#### [Task prompt]
Pull the lines from the items below, starting at the very first line and ending with the line that contains "online tools and resources, we cater to both", and reproduce them word for word.

#### [Supplied records]
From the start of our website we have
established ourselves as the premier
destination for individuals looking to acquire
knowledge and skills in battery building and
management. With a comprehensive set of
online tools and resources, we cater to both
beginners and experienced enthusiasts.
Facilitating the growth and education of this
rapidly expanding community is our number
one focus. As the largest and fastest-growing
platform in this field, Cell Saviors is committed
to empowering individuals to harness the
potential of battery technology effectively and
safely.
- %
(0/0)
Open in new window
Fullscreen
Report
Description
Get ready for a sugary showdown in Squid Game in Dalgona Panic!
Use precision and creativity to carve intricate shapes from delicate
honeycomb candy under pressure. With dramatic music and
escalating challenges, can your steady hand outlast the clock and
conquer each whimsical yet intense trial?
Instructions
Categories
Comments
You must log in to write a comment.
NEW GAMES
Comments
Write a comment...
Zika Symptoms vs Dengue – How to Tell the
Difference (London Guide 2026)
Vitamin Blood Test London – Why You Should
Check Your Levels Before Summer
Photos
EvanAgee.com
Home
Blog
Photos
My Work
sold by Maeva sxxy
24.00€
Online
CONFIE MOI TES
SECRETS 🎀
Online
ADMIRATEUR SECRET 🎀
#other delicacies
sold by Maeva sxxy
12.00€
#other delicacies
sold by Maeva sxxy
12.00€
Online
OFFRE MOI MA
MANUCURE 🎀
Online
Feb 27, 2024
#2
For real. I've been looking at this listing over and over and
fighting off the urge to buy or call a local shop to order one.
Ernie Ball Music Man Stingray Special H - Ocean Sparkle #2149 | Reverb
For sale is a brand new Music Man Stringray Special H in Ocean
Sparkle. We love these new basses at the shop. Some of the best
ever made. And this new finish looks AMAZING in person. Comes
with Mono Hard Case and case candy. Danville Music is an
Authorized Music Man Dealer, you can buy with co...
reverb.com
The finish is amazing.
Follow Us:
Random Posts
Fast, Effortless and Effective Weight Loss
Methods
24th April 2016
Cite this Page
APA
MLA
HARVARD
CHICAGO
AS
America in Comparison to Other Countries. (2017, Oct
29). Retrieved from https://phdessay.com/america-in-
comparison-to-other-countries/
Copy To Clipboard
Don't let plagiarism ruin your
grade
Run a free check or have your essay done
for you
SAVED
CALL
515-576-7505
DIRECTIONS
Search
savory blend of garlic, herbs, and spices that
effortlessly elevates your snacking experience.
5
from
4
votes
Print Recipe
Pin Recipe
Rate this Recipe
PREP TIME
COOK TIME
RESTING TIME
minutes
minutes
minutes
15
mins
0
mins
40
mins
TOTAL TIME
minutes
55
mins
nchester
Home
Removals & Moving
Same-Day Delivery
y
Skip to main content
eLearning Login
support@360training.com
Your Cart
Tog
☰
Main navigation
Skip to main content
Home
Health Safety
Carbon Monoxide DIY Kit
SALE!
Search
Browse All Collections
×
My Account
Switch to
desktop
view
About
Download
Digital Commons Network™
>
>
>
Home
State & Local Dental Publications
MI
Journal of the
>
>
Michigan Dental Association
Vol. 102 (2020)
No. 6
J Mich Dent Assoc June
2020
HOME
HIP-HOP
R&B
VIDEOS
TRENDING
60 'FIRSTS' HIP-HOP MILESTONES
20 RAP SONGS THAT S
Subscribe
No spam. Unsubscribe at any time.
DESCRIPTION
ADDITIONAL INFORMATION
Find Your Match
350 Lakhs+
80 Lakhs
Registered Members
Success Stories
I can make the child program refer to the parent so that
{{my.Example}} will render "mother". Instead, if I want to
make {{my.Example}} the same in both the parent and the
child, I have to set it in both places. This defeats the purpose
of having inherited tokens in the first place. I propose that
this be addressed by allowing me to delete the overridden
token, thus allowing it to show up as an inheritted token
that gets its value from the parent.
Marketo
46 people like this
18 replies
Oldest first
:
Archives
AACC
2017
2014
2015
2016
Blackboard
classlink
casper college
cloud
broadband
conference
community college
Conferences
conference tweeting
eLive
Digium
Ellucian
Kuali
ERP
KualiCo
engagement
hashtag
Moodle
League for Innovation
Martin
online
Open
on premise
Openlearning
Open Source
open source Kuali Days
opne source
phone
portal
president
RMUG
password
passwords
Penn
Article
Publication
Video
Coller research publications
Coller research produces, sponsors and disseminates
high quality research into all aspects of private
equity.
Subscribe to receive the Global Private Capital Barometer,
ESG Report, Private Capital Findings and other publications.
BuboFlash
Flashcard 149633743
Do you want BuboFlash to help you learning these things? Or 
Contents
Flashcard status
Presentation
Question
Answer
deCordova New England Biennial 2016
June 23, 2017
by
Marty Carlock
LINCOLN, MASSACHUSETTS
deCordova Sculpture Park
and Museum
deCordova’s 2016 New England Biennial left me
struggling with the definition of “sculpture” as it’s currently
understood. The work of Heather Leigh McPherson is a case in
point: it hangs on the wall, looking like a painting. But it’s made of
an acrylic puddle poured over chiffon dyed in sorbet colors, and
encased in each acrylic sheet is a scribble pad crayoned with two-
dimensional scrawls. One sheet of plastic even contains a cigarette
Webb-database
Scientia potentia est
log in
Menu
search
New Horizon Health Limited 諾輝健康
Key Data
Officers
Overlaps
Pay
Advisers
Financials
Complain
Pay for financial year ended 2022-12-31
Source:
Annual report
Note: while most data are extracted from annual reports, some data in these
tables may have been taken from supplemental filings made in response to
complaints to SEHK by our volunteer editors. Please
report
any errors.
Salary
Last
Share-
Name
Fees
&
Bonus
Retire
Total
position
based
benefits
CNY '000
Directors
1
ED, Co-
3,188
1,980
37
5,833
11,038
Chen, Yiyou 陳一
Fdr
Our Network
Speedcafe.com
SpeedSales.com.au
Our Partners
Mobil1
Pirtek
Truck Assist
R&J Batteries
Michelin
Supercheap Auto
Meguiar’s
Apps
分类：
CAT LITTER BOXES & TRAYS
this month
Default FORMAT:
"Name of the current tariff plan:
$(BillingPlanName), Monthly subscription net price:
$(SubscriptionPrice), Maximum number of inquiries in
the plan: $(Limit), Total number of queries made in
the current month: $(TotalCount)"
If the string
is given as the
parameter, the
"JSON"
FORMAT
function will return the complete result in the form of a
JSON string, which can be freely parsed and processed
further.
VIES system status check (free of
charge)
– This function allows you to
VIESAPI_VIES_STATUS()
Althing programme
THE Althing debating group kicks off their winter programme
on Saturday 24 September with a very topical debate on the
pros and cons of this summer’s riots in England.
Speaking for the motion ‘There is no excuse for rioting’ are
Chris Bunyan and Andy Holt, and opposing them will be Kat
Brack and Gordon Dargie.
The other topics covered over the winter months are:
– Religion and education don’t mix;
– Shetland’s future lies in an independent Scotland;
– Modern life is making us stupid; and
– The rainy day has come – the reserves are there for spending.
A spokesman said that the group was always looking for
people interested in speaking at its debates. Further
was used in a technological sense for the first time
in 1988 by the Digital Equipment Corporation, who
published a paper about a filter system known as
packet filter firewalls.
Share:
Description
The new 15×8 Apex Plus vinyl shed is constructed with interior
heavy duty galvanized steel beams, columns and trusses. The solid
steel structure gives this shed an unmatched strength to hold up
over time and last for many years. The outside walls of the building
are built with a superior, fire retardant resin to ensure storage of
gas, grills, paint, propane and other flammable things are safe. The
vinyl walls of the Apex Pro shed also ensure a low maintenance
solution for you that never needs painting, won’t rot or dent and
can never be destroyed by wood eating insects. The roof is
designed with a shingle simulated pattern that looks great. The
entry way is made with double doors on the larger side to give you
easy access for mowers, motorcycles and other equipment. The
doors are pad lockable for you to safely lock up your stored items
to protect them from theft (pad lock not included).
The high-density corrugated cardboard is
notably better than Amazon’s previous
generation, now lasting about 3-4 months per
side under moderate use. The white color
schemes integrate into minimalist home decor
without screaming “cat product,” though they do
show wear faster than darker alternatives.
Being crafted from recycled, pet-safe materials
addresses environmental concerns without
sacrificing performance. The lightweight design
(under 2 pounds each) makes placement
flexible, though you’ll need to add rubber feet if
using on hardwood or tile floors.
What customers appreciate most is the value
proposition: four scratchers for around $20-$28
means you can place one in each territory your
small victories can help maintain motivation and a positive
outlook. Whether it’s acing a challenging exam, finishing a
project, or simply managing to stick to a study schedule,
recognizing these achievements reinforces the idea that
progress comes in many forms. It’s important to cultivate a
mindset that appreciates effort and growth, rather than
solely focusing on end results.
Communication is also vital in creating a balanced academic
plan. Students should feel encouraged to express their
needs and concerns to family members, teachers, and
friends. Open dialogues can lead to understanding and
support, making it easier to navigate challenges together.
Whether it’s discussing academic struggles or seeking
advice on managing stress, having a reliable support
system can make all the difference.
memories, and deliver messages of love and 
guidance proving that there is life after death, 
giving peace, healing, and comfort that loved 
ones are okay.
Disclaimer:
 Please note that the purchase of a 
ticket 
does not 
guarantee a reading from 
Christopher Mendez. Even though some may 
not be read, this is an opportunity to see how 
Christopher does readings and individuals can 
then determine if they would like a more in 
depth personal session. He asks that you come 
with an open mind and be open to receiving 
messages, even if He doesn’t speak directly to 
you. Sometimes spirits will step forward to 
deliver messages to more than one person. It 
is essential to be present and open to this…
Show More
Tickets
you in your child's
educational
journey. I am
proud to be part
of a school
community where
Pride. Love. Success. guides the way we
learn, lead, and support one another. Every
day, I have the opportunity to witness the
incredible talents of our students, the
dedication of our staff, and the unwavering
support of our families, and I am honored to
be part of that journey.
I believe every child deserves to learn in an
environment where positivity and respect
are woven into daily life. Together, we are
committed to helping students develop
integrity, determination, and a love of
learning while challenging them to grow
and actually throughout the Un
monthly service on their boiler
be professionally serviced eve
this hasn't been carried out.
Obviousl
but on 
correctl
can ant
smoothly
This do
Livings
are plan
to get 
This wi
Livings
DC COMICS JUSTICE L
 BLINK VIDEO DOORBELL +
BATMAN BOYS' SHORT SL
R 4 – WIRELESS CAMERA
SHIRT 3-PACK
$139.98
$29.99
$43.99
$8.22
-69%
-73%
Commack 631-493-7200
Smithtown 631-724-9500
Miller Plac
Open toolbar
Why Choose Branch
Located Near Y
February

#### [Task solution]
From the start of our website we have
established ourselves as the premier
destination for individuals looking to acquire
knowledge and skills in battery building and
management. With a comprehensive set of
online tools and resources, we cater to both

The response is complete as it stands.